Start of SUPPLIED DATA

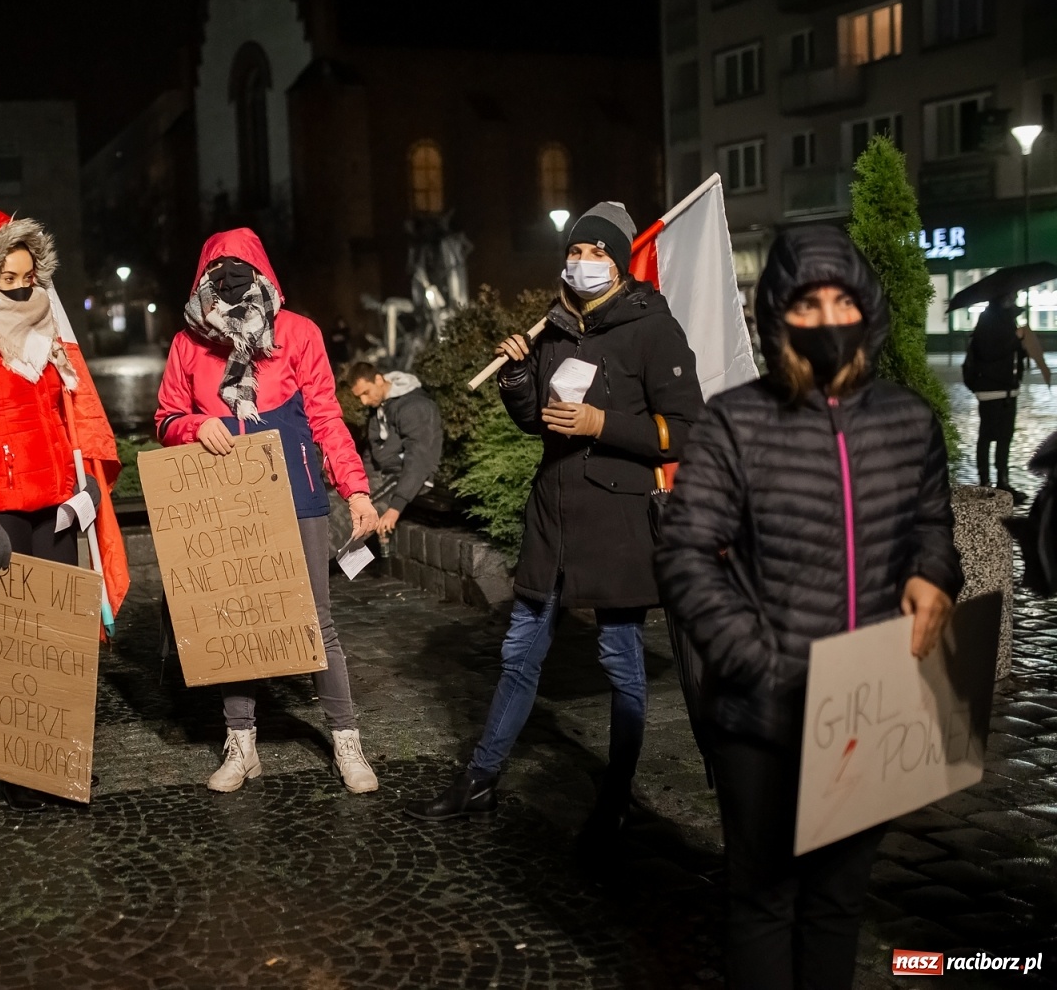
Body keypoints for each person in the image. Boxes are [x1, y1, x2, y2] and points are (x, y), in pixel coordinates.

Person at [655, 226, 961, 990]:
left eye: (842, 300)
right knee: (764, 901)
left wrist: (934, 574)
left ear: (868, 309)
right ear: (777, 317)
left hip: (868, 704)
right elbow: (685, 554)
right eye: (807, 303)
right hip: (762, 711)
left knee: (837, 901)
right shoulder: (736, 422)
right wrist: (756, 659)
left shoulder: (908, 421)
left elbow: (933, 524)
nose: (828, 318)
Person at [405, 202, 704, 846]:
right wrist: (517, 375)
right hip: (553, 517)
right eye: (577, 252)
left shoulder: (653, 330)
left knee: (620, 663)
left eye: (599, 254)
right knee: (518, 654)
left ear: (621, 263)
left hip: (618, 523)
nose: (584, 263)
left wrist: (604, 424)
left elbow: (688, 429)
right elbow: (534, 417)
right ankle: (481, 779)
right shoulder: (555, 325)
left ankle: (617, 798)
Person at [156, 228, 382, 794]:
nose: (229, 284)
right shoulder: (189, 343)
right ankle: (242, 744)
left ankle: (347, 741)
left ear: (262, 274)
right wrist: (194, 425)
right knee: (236, 619)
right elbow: (164, 418)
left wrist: (355, 489)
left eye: (240, 271)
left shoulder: (299, 333)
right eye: (218, 274)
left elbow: (327, 417)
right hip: (224, 498)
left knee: (316, 622)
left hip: (297, 493)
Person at [0, 209, 130, 811]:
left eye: (27, 276)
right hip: (2, 512)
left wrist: (88, 485)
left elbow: (64, 418)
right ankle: (13, 767)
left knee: (58, 639)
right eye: (7, 278)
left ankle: (58, 756)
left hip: (56, 506)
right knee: (8, 641)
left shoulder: (44, 335)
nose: (21, 287)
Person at [963, 291, 1050, 499]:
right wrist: (1015, 339)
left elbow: (1010, 352)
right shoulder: (987, 321)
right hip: (990, 389)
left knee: (1005, 436)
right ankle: (984, 481)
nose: (1013, 300)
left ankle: (1003, 481)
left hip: (1009, 389)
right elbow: (990, 351)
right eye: (1011, 297)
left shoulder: (1007, 321)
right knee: (987, 436)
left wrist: (1024, 345)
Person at [344, 362, 443, 536]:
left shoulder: (414, 406)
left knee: (351, 522)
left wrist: (395, 508)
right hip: (386, 474)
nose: (364, 401)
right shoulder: (381, 405)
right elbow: (372, 449)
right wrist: (360, 484)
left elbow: (419, 458)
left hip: (408, 479)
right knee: (346, 505)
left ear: (378, 379)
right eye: (359, 397)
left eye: (366, 393)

End of SUPPLIED DATA

INSTRUCTIONS TO FOLLOW: Return each record as written, minus its images.

EXERCISE SOLUTION:
Body keypoints for each person in the image. Boxes are [x1, y1, x2, y2] and points are (x, y), in pixel coordinates.

Person at [655, 226, 961, 990]:
left eye: (842, 300)
right knee: (764, 901)
left wrist: (934, 574)
left ear: (868, 309)
right ear: (777, 317)
left hip: (868, 704)
right elbow: (685, 554)
right eye: (807, 303)
right hip: (762, 711)
left knee: (837, 901)
right shoulder: (736, 422)
right wrist: (756, 659)
left shoulder: (908, 421)
left elbow: (933, 524)
nose: (828, 318)
Person at [405, 202, 704, 846]:
right wrist: (517, 375)
right hip: (553, 517)
right eye: (577, 252)
left shoulder: (653, 330)
left knee: (620, 663)
left eye: (599, 254)
right knee: (518, 654)
left ear: (621, 263)
left hip: (618, 523)
nose: (584, 263)
left wrist: (604, 424)
left elbow: (688, 429)
right elbow: (534, 417)
right ankle: (481, 779)
right shoulder: (555, 325)
left ankle: (617, 798)
Person at [156, 228, 382, 794]:
nose: (229, 284)
right shoulder: (189, 343)
right ankle: (242, 744)
left ankle: (347, 741)
left ear: (262, 274)
right wrist: (194, 425)
right knee: (236, 619)
right elbow: (164, 418)
left wrist: (355, 489)
left eye: (240, 271)
left shoulder: (299, 333)
right eye: (218, 274)
left elbow: (327, 417)
right hip: (224, 498)
left knee: (316, 622)
left hip: (297, 493)
Person at [0, 209, 130, 811]:
left eye: (27, 276)
right hip: (2, 512)
left wrist: (88, 485)
left elbow: (64, 418)
right ankle: (13, 767)
left knee: (58, 639)
right eye: (7, 278)
left ankle: (58, 756)
left hip: (56, 506)
right knee: (8, 641)
left shoulder: (44, 335)
nose: (21, 287)
Person at [963, 291, 1050, 499]:
right wrist: (1015, 339)
left elbow: (1010, 352)
right shoulder: (987, 321)
right hip: (990, 389)
left knee: (1005, 436)
right ankle: (984, 481)
nose: (1013, 300)
left ankle: (1003, 481)
left hip: (1009, 389)
right elbow: (990, 351)
right eye: (1011, 297)
left shoulder: (1007, 321)
right knee: (987, 436)
left wrist: (1024, 345)
Person at [344, 362, 443, 536]:
left shoulder: (414, 406)
left knee: (351, 522)
left wrist: (395, 508)
right hip: (386, 474)
nose: (364, 401)
right shoulder: (381, 405)
right elbow: (372, 449)
right wrist: (360, 484)
left elbow: (419, 458)
left hip: (408, 479)
right knee: (346, 505)
left ear: (378, 379)
right eye: (359, 397)
left eye: (366, 393)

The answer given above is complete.